– Как странно, – заметила я, вздрогнув. – Кто бы он ни был, он в этой самой комнате.

И это действительно было так, мистер Галстук-с-булавкой – теперь, когда глаз приспособился, его легко было заметить, – перебирал бумаги в окне моей химической лаборатории: комнаты, заброшенной и запертой в 1928 году, после того как экономка нашла холодного дядюшку Тара за письменным столом, невидяще уставившегося в микроскоп.

Судя по возрасту Фели и Даффи и по тому факту, что я еще не явилась на свет, пленку сняли в 1939 году, незадолго до моего рождения и за год до исчезновения Харриет.

Десять с лишним лет спустя после смерти дядюшки Тара.

В этой комнате никого не должно было быть.

Так кто же этот мужчина в окне?

Отец знал, что он там? А Харриет? Они должны были знать.

– Что ты об этом думаешь, Доггер?

Что я очень в себе люблю, так это способность оставаться открытой к предложениям.

– Я бы сказал, это американец. Судя по рубашке, военный. Военнослужащий сержантского состава. Вероятно, капрал. Высокий – шесть футов и три или четыре дюйма.

Я, наверное, открыла рот от изумления.

– Элементарно, как сказал бы Шерлок Холмс, – объяснил Доггер. – Только американский сержант заправил бы галстук в рубашку таким образом – между второй и третьей пуговицами, а его рост легко определить по сравнению с фрамугой, которая, по моим прикидкам, находится в шести футах от пола.

Он указал на то самое окно, которое было видно на пленке.

– Остается вопрос, – продолжил он, – что американский военнослужащий делал в Букшоу в 1939 году.

– В точности мои мысли, – сказала я.

– Нам пора идти, – неожиданно промолвил Доггер. – Нас уже ждут.

Я совершенно забыла об отце и Харриет.

7

Я с извиняющимся видом проникла в гостиную. Не стоило и утруждаться.
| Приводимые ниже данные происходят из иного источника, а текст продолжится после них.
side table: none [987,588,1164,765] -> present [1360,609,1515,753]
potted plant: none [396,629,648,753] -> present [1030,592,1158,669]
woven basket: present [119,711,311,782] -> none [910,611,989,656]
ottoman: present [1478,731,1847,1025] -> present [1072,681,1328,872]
Никто не обратил на меня ни капли внимания.

Отец, как обычно, стоял у окна, погруженный в свои мысли. На вокзале он был одет в темно-темно-синий костюм с черной лентой на рукаве, будто отчаянно цеплялся за идею, что даже незаметнейший оттенок цвета может вернуть Харриет домой живой. Но теперь он сдался и облачился в черное. Его белое лицо над траурным одеянием выглядело ужасно.

Фели и Даффи тоже нарядились в черные платья, которые я никогда прежде не видела. Я вздрогнула при мысли о древних гардеробах, которые пришлось переворошить, чтобы найти что-то пристойное, что-то подходящее.

Почему отец не одел меня в черное? Почему позволил появиться в Букшоу в белом сарафане, который, если подумать об этом, выделяется, словно фейерверк в ночном небе?

Непристойность на похоронах, – подумала я, но тут же прогнала эту мысль прочь.

Проблема с тяжелой утратой, как я решила, заключается в том, чтобы научиться надевать и снимать разнообразные маски, которые человек должен демонстрировать: глубокая и неутолимая печаль вкупе с опущенными руками и потупленными глазами для тех, кто не принадлежит к де Люсам; отстраненная холодность для семьи, которая, по правде говоря, не особенно отличается от нашей повседневной жизни. Только когда ты наедине с собой в своей комнате, можно корчить рожи в зеркало, оттягивая кончики глаз вниз средним и безымянным пальцами, высовывать язык и жутко косить глазами, просто чтобы убедиться, что ты еще жив.

Не могу поверить, что я это написала, но именно так себя и чувствую.

Можно с тем же успехом признать правду: смерть – это скука. Для живых она еще тяжелее, чем для усопших, которым, по крайней мере, не приходится беспокоиться о том, когда сесть и когда встать, или когда позволить себе слабую улыбку и когда бросить трагический взгляд в сторону.

Я вспомнила о слабой улыбке, потому что именно ею одарила меня Лена де Люс, подняв глаза от газеты, которую она листала слишком быстро, чтобы поверить, что она ее читает.